Figure 1(d) to (f) shows the correlation diagrams among PG, HbA_1c, GA and monthly mean temperature in Tokyo. There are 72 plots, one for every month over six years. PG and HbA_1c showed significant negative correlations with temperature (rs = −0.359, P < 0.001, rs = −0.449, P < 0.001, respectively), but GA did not.

However, GA was inter-correlated with PG (rs = 0.396, P < 0.001) and HbA_1c (rs = 0.685, P < 0.001), and HbA_1c was inter-correlated with PG (rs = 0.465, P < 0.001).

Conclusion

This is the first report for the seasonal variation of GA in the subjects with diabetes mellitus. Contrary to our presumption, this study revealed that the seasonal variation of GA was different from that of HbA_1c, although they were highly correlated each other.

The explanation of seasonal fluctuation in HbA_1c has been reported in many studies. Tseng et al. ¹¹ and Sakura et al. ¹³ reported that HbA_1c had seasonal variations and was well related to temperature. And those patterns of seasonal variation of HbA_1c were consistent with our study findings.

Higgins et al. evaluated HbA_1c data from eight different locations of the world and found that HbA_1c was higher in cooler months and lower in the warmer months. They concluded that the difference in HbA_1c over a year appears to be related to the difference in temperature. ¹²

Seasonal variation of GA has not been reported in previous studies. GA had no cyclic seasonal variation and no correlation with temperature in our study. However, previous studies showed that GA is correlated with HbA_1c. ⁷ Indeed, in our study, it was demonstrated that GA was inter-correlated with PG and HbA_1c, and HbA_1c was inter-correlated with glucose.

While HbA_1c is influenced by haemoglobin metabolism, GA is affected by albumin metabolism. ⁷ Therefore, GA value may be higher in patients with liver cirrhosis and hypothyroidism, lower with nephrotic syndrome and hyperthyroidism.

However, we suppose that these factors would not contribute greatly to the difference in seasonal variation between GA and HbA_1c, because the population who had such conditions was not so high and we repeated the tests in almost the same population in our study. At present, the cause of difference in seasonal variation between them remains unidentified.

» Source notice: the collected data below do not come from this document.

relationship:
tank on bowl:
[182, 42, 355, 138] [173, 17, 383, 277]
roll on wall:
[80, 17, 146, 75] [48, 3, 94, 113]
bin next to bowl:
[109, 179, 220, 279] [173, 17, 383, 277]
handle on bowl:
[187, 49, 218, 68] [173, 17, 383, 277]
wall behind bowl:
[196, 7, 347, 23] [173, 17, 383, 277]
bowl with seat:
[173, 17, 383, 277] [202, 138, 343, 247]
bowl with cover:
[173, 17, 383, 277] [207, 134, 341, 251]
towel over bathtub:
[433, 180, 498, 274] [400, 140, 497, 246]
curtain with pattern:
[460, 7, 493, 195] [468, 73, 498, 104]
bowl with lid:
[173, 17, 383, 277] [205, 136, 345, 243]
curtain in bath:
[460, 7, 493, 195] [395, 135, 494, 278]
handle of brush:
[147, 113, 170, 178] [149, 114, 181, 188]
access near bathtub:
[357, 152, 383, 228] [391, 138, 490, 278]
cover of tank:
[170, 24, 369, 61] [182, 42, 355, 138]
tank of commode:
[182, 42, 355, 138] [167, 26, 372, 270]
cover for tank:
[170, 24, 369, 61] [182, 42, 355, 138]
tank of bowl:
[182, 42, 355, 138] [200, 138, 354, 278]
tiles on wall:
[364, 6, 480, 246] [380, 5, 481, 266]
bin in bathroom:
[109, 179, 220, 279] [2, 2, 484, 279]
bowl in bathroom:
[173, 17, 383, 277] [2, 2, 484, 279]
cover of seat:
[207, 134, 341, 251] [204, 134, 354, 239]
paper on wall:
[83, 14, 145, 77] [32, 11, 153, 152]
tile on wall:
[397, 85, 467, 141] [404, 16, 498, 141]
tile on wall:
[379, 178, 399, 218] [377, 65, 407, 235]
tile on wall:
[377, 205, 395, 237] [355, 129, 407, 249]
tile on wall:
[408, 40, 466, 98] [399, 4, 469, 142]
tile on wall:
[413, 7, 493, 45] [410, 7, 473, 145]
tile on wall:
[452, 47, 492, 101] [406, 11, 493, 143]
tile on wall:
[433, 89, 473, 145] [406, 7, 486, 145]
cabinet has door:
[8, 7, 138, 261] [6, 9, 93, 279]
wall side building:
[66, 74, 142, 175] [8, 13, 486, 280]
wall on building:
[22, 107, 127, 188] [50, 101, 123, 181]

GA gets noticed as a new glycaemic indicator which can be useful in patients with renal anaemia or variant haemoglobin, whose HbA_1c may be inaccurate. ⁷ Indeed, it was established that GA was useful for predicting diabetic complications in DCCT/EDIC study ⁹ and it was a risk factor for mortality and morbidity in haemodialysis patients with diabetes. ¹⁷ Our study did not disprove the usefulness of GA which was established in such qualified clinical studies. However, our study supposed that we cautiously interpret the result of GA, as there were some differences between HbA_1c and GA from unknown origin.

In conclusion, GA and HbA_1c showed different seasonal variations from each other over the six-year study period. They do not necessarily have same relationship with glucose elevation. Physiological and metabolic factors, related to temperature such as lack of exercise, overeating and increased plasma cortisol in winter might induce the seasonal variations in glucose and HbA_1c values. Thus, further studies to identify factors that contribute to GA are needed.